Attorney Alexander Weyand, who represents Pacific Union and the De-Levis declined to comment on the case Wednesday. Dennis Shanaghar, who represents McGuire and Campbell, did not return calls for comment. Neither did Beuford Hopkins, who sold the apartment to Wilson.
The Old Law: The condominium conversion law, passed in 1980, required a percentage of apartments converted to condominiums in a building to be sold for below market rate.
The New Law: A 2002 inclusionary housing ordinance requires all new developments to include low- to moderate-income units. It prevents full condo conversions of large apartment buildings.
– Source: Mayor’s Office of Housing
After losing promotion, woman's only course of action was lawsuit
A woman who inadvertently bought a designated below-market-rate apartment at market rate has little recourse and is one of few people this happens to each year.
Jennifer Wilson has very little choice but to sue everyone involved, a process that has already cost her a “dream job” at the FBI.
According to Doug Shoemaker, the housing development director for the Mayor’s Office of Housing, Wilson is doing the only thing she can in order to recoup her losses. “That’s what we encourage people to do,” he said Thursday. “Based on what our staff has seen over the last couple of years, we think it happens once or twice a year that someone comes forward with something like this. From our perspective, this is a real problem that the companies are not catching these restrictions, and it [the onus] is on them.”
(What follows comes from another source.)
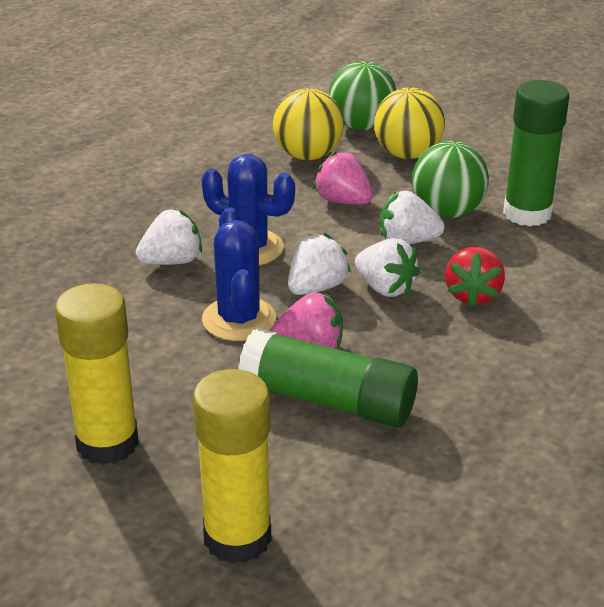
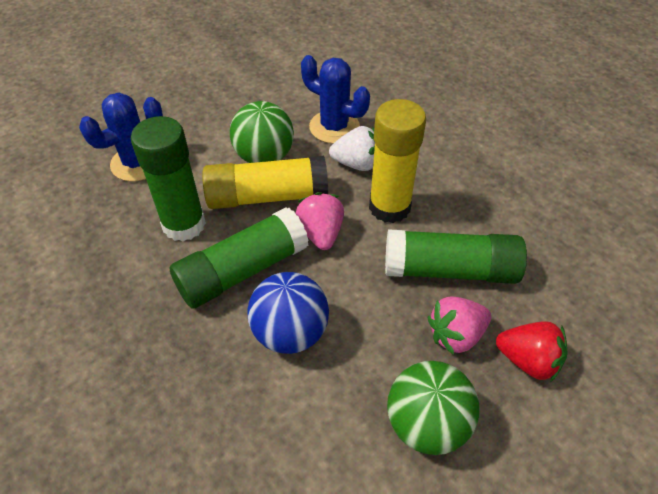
blue ball: none = 0 -> [247,272,329,354] = 1
green glue stick: [238,328,418,428] [503,80,569,226] = 2 -> [131,116,206,241] [170,208,309,309] [385,229,527,284] = 3
white strawberry: [136,209,202,265] [288,233,351,295] [355,238,420,297] [380,191,445,244] = 4 -> [329,126,375,171] = 1
yellow ball: [273,89,344,160] [374,87,445,159] = 2 -> none = 0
Wilson, an FBI agent and lawyer who heads the bureau’s legal team in the San Francisco field office, discovered in 2006 that the apartment she bought at market rate in 2004 was restricted under a 20-year-old condo conversion program, meaning she can’t sell it for its current market value, or anything above roughly $220,000.
Wilson made the discovery after she put in for a promotion in early 2006. She applied for a job she described as a “lateral promotion” to the criminal division at FBI headquarters in Washington, D.C.
“It would have been a very good career move for me,” Wilson said. “I wanted that position. I wanted to work for that division chief. It was honestly the one job I was interested in going back there for.”
But because of the unfolding financial nightmare surrounding her apartment and subsequent lawsuit against the brokers and seller, Wilson had to turn down the promotion, a move the FBI penalized by preventing her from applying for any other promotions for a year.
“I couldn’t support this, support litigation and support myself in D.C. … It’s been the most emotionally difficult, stressful thing I’ve ever been through, so I couldn’t imagine trying to start a new job.”
Shoemaker said his office is working with Wilson on her next move, but she’ll have to vacate the apartment eventually so that it can be sold to someone who qualifies for the controlled rate.
Staff Writer Josh Sabatini contributed to this report.